• **WHAT IS EXPECTED**:
Exactly the lines from the opening of the records through the line containing "This is for" should be copied, with both included.

================================

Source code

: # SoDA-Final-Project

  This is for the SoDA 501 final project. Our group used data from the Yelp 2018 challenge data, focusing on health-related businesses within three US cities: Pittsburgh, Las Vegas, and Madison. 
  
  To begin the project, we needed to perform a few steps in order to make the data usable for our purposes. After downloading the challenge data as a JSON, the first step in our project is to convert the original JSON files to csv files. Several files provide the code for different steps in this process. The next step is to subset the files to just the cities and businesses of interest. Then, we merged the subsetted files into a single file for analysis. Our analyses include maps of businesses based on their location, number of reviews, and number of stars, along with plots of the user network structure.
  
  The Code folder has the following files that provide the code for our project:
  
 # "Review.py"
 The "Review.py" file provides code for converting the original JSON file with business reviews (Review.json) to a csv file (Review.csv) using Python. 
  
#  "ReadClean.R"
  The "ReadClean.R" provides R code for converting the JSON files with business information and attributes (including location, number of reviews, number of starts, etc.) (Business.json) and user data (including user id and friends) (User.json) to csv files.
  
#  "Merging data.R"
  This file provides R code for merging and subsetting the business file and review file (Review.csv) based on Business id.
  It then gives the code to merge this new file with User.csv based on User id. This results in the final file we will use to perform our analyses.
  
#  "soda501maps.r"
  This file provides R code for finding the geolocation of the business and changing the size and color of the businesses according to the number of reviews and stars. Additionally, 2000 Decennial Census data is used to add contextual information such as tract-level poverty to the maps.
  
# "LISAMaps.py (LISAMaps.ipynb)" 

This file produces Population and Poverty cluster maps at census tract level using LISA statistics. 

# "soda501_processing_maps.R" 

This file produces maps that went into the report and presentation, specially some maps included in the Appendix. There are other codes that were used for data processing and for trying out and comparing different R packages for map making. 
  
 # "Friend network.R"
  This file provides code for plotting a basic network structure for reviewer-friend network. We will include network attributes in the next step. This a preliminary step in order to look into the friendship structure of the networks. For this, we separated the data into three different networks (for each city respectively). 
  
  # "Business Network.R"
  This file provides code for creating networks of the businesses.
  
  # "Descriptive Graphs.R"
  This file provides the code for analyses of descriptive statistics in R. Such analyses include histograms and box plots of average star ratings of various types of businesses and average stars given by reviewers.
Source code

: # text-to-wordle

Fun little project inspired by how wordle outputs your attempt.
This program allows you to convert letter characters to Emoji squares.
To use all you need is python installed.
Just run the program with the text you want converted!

================================

• **REPLY**:
Source code

: # SoDA-Final-Project

  This is for the SoDA 501 final project. Our group used data from the Yelp 2018 challenge data, focusing on health-related businesses within three US cities: Pittsburgh, Las Vegas, and Madison. 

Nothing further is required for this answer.